Das folgende „Reptiles" ist ein leicht psychotischer Blues. Müsste Homme's Kumpel und Stammproduzenten Chris Goss (MASTERS OF REALITY) gefallen. Zugleich ist es einer der LED ZEPPELINesken Songs. Irgendwie wünscht man sich dazu den sagenhaften Gesang von Robert Plant, aber auch Josh Homme macht seine Sache in gänzlich anderem Stil echt klasse und zeigt sich erneut überraschend flexibel.

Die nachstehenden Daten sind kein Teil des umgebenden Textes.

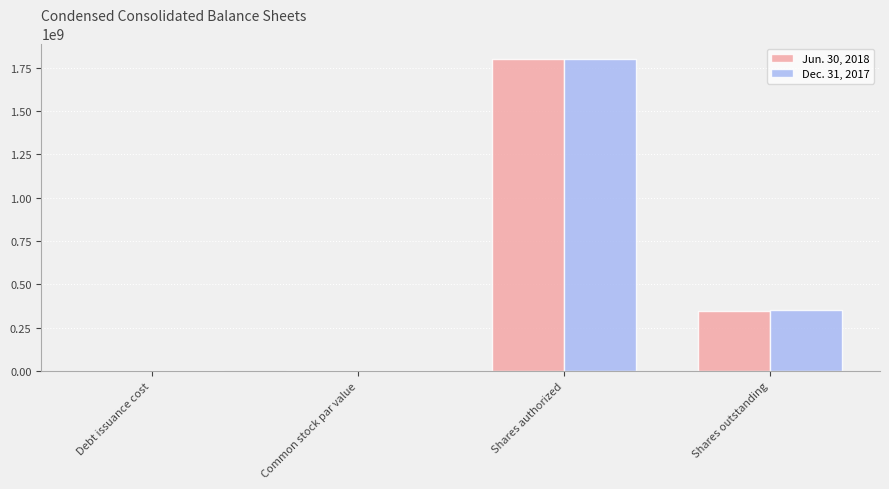

At which category is the sum across all series the highest?

Shares authorized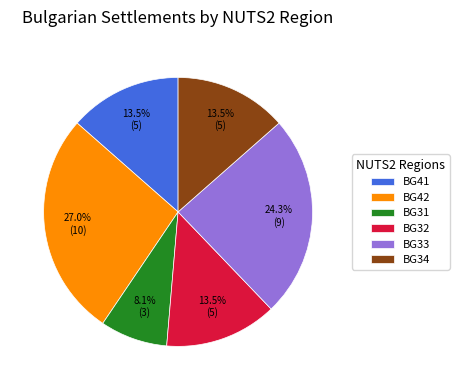

What percentage is the BG31 slice, to the nearest percent?

8%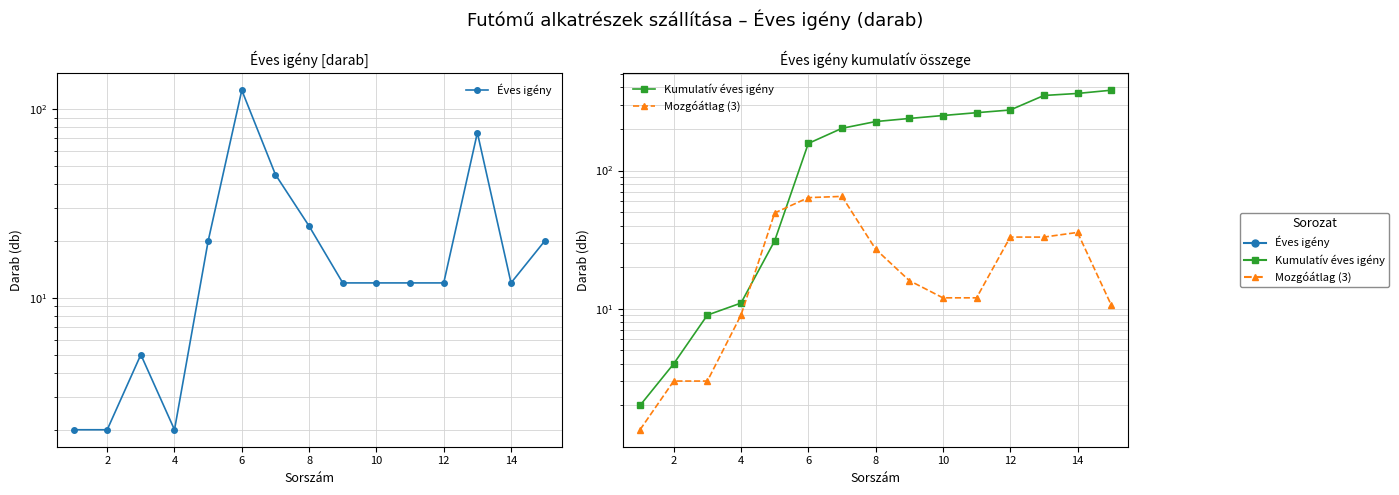

How many lines are shown in the chart?

3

„Interludes With Ludes" bricht mit dem bisherigen Sound. Wie unter Wasser hört man ein Stück, über das man sagen kann, dass es in irgendeine abgedrehte Tarantino-Szene passen würde, so ausgelutscht diese Beschreibung auch sein mag.
Das nächste Stück hört auf den Namen „Warsaw Or The First Breath You Take After You Give Up" und ist mit fast acht Minuten das längste Stück des Albums. Beginnt harmlos als trockener Blues. Noch ahnt man nicht, dass man in famoser Weise in dunkle Phantasien des THE DOORS-Kosmos entführt wird. Alle drei Musiker in Hochform perfekter Abstimmung. Ein echter Brocken: ausschweifend, düster, krank. Jetzt macht das vorherige Stück noch mehr Sinn.
Zum Schluss hin kommen noch „Caligulove", sozusagen das DEEP PURPLE-Stück des Albums (einschließlich Orgel), „Gunman" mit Dancebeat (vielleicht der modernste Song) und das dramatische, mit vielen Gesangsspuren versehene „Spinning In The Daffodils".
Nach vierzehn Stücken in 67 Minuten ist das Album vorbei und ich höre es mir noch mal an. Das sagt genug, oder?!?